Work task:
Find the word "melodii" in the data, then copy each line where it is found.

(Records provided)

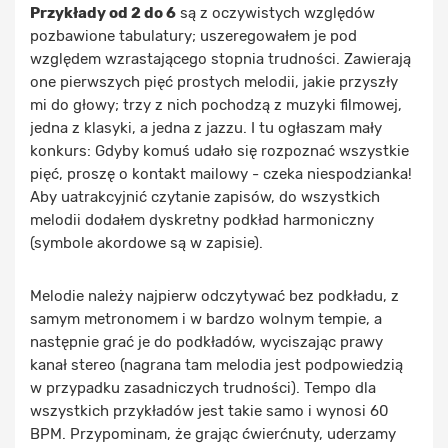
Przykłady od 2 do 6
są z oczywistych względów
pozbawione tabulatury; uszeregowałem je pod
względem wzrastającego stopnia trudności. Zawierają
one pierwszych pięć prostych melodii, jakie przyszły
mi do głowy; trzy z nich pochodzą z muzyki filmowej,
jedna z klasyki, a jedna z jazzu. I tu ogłaszam mały
konkurs: Gdyby komuś udało się rozpoznać wszystkie
pięć, proszę o kontakt mailowy - czeka niespodzianka!
Aby uatrakcyjnić czytanie zapisów, do wszystkich
melodii dodałem dyskretny podkład harmoniczny
(symbole akordowe są w zapisie).
Melodie należy najpierw odczytywać bez podkładu, z
samym metronomem i w bardzo wolnym tempie, a
następnie grać je do podkładów, wyciszając prawy
kanał stereo (nagrana tam melodia jest podpowiedzią
w przypadku zasadniczych trudności). Tempo dla
wszystkich przykładów jest takie samo i wynosi 60
BPM. Przypominam, że grając ćwierćnuty, uderzamy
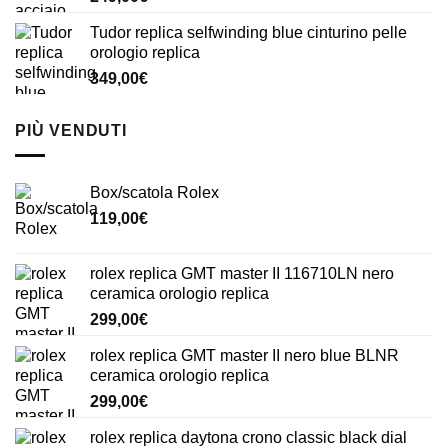
Tudor replica selfwinding blue cinturino pelle
orologio replica
349,00
€
PIÙ VENDUTI
Box/scatola Rolex
119,00
€
rolex replica GMT master II 116710LN nero
ceramica orologio replica
299,00
€
rolex replica GMT master II nero blue BLNR
ceramica orologio replica
299,00
€
rolex replica daytona crono classic black dial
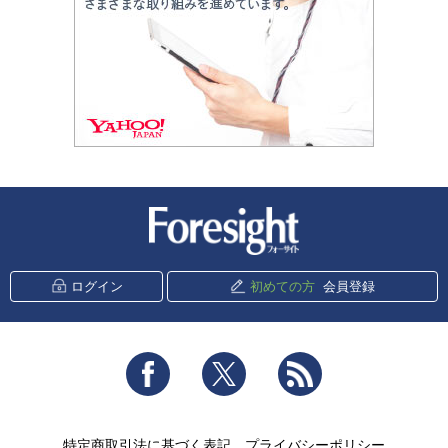
新潮社 Foresight
ログイン
初めての方
会員登録
Facebook
Twitter
RSS
特定商取引法に基づく表記
プライバシーポリシー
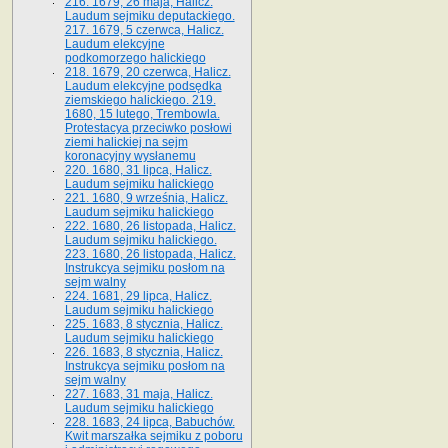
216. 1679, 26 maja, Halicz.
Laudum sejmiku deputackiego.
217. 1679, 5 czerwca, Halicz.
Laudum elekcyjne
podkomorzego halickiego
218. 1679, 20 czerwca, Halicz.
Laudum elekcyjne podsędka
ziemskiego halickiego. 219.
1680, 15 lutego, Trembowla.
Protestacya przeciwko posłowi
ziemi halickiej na sejm
koronacyjny wysłanemu
220. 1680, 31 lipca, Halicz.
Laudum sejmiku halickiego
221. 1680, 9 września, Halicz.
Laudum sejmiku halickiego
222. 1680, 26 listopada, Halicz.
Laudum sejmiku halickiego.
223. 1680, 26 listopada, Halicz.
Instrukcya sejmiku posłom na
sejm walny
224. 1681, 29 lipca, Halicz.
Laudum sejmiku halickiego
225. 1683, 8 stycznia, Halicz.
Laudum sejmiku halickiego
226. 1683, 8 stycznia, Halicz.
Instrukcya sejmiku posłom na
sejm walny
227. 1683, 31 maja, Halicz.
Laudum sejmiku halickiego
228. 1683, 24 lipca, Babuchów.
Kwit marszałka sejmiku z poboru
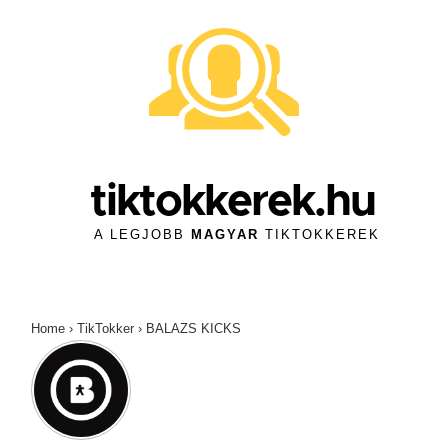
↓
Skip
to
Main
Content
tiktokkerek.hu
A LEGJOBB
MAGYAR
TIKTOKKEREK
Home
›
TikTokker
›
BALAZS KICKS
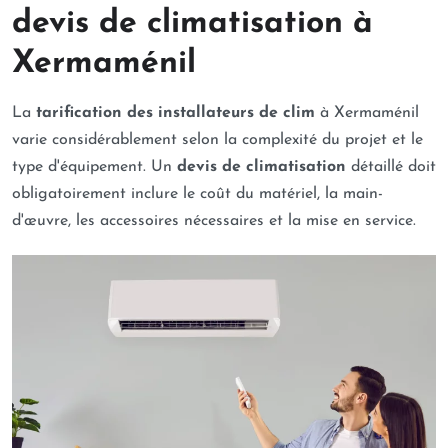
devis de climatisation à
Xermaménil
La
tarification des installateurs de clim
à Xermaménil
varie considérablement selon la complexité du projet et le
type d'équipement. Un
devis de climatisation
détaillé doit
obligatoirement inclure le coût du matériel, la main-
d'œuvre, les accessoires nécessaires et la mise en service.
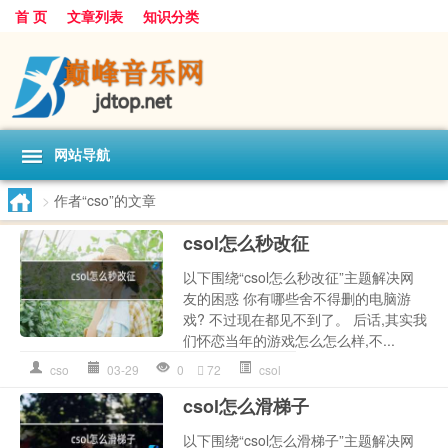
首 页
文章列表
知识分类
网站导航
>
作者“cso”的文章
csol怎么秒改征
以下围绕“csol怎么秒改征”主题解决网
友的困惑 你有哪些舍不得删的电脑游
戏? 不过现在都见不到了。 后话,其实我
们怀恋当年的游戏怎么怎么样,不...
cso
03-29
0
72
csol
csol怎么滑梯子
以下围绕“csol怎么滑梯子”主题解决网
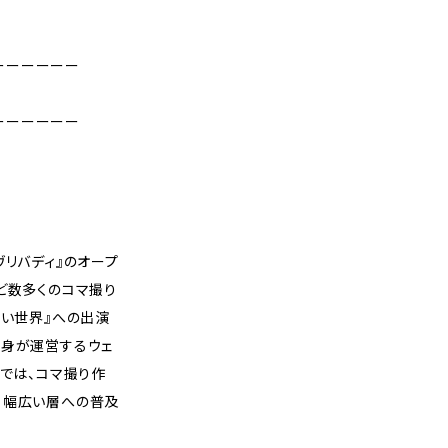
ーーーーーー
ーーーーーー
ヴリバディ』のオープ
ど数多くのコマ撮り
ない世界』への出演
自身が運営するウェ
』では、コマ撮り作
、幅広い層への普及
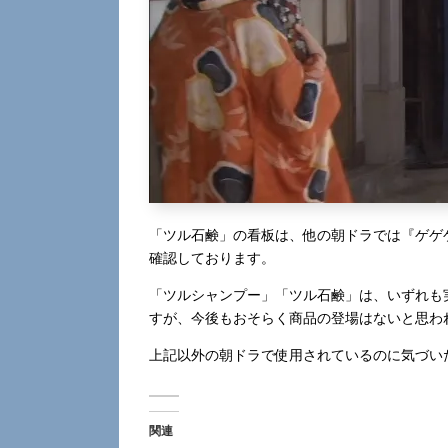
「ツル石鹸」の看板は、他の朝ドラでは『ゲゲゲ
確認しております。
「ツルシャンプー」「ツル石鹸」は、いずれも
すが、今後もおそらく商品の登場はないと思わ
上記以外の朝ドラで使用されているのに気づい
関連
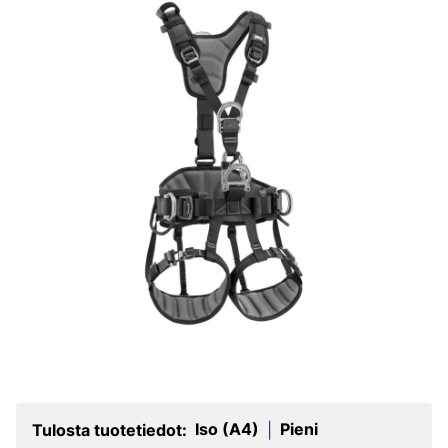
Iso (A4)
Pieni
Tulosta tuotetiedot:
|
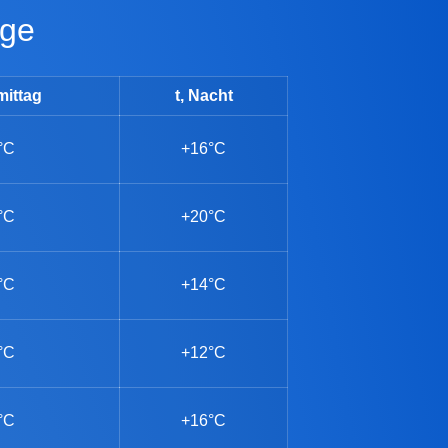
age
mittag
t, Nacht
°C
+16°C
°C
+20°C
°C
+14°C
°C
+12°C
°C
+16°C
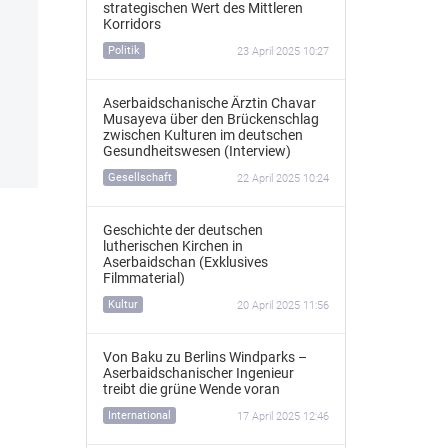
strategischen Wert des Mittleren
Korridors
Politik
23 April 2025 10:27
Aserbaidschanische Ärztin Chavar
Musayeva über den Brückenschlag
zwischen Kulturen im deutschen
Gesundheitswesen (Interview)
Gesellschaft
22 April 2025 10:24
Geschichte der deutschen
lutherischen Kirchen in
Aserbaidschan (Exklusives
Filmmaterial)
Kultur
20 April 2025 11:56
Von Baku zu Berlins Windparks –
Aserbaidschanischer Ingenieur
treibt die grüne Wende voran
International
17 April 2025 12:46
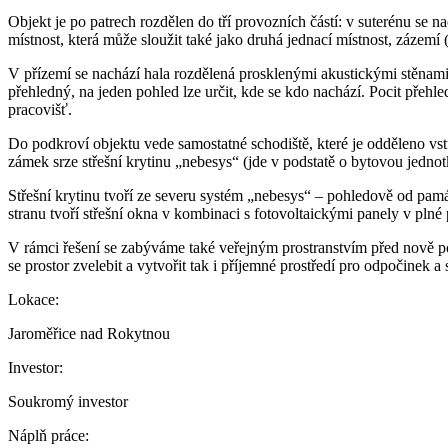
Objekt je po patrech rozdělen do tří provozních částí: v suterénu s
místnost, která může sloužit také jako druhá jednací místnost, zázemí
V přízemí se nachází hala rozdělená prosklenými akustickými stěnami na
přehledný, na jeden pohled lze určit, kde se kdo nachází. Pocit přehle
pracovišť.
Do podkroví objektu vede samostatné schodiště, které je odděleno vs
zámek srze střešní krytinu „nebesys“ (jde v podstatě o bytovou jedno
Střešní krytinu tvoří ze severu systém „nebesys“ – pohledově od památ
stranu tvoří střešní okna v kombinaci s fotovoltaickými panely v plné 
V rámci řešení se zabýváme také veřejným prostranstvím před nově
se prostor zvelebit a vytvořit tak i příjemné prostředí pro odpočinek a 
Lokace:
Jaroměřice nad Rokytnou
Investor:
Soukromý investor
Náplň práce:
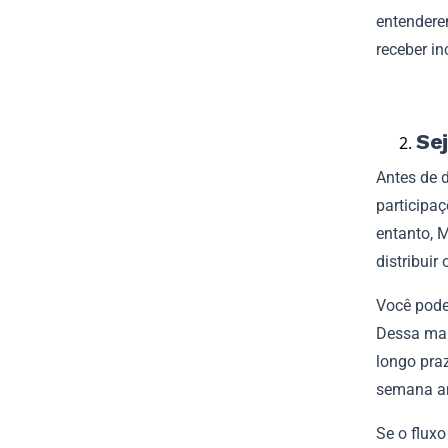
entendere
receber in
Sej
Antes de d
participaç
entanto, 
distribuir
Você pode
Dessa man
longo pra
semana an
Se o flux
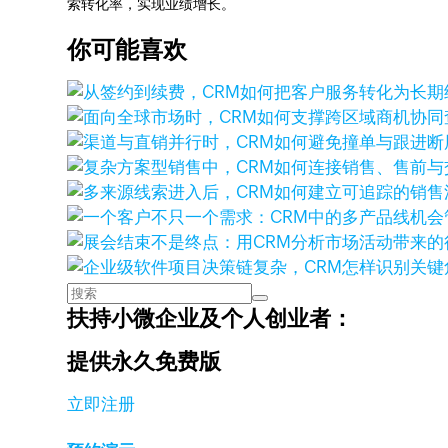
索转化率，实现业绩增长。
你可能喜欢
扶持小微企业及个人创业者：
提供永久免费版
立即注册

(End Records provided)

Task response:
one pierwszych pięć prostych melodii, jakie przyszły
melodii dodałem dyskretny podkład harmoniczny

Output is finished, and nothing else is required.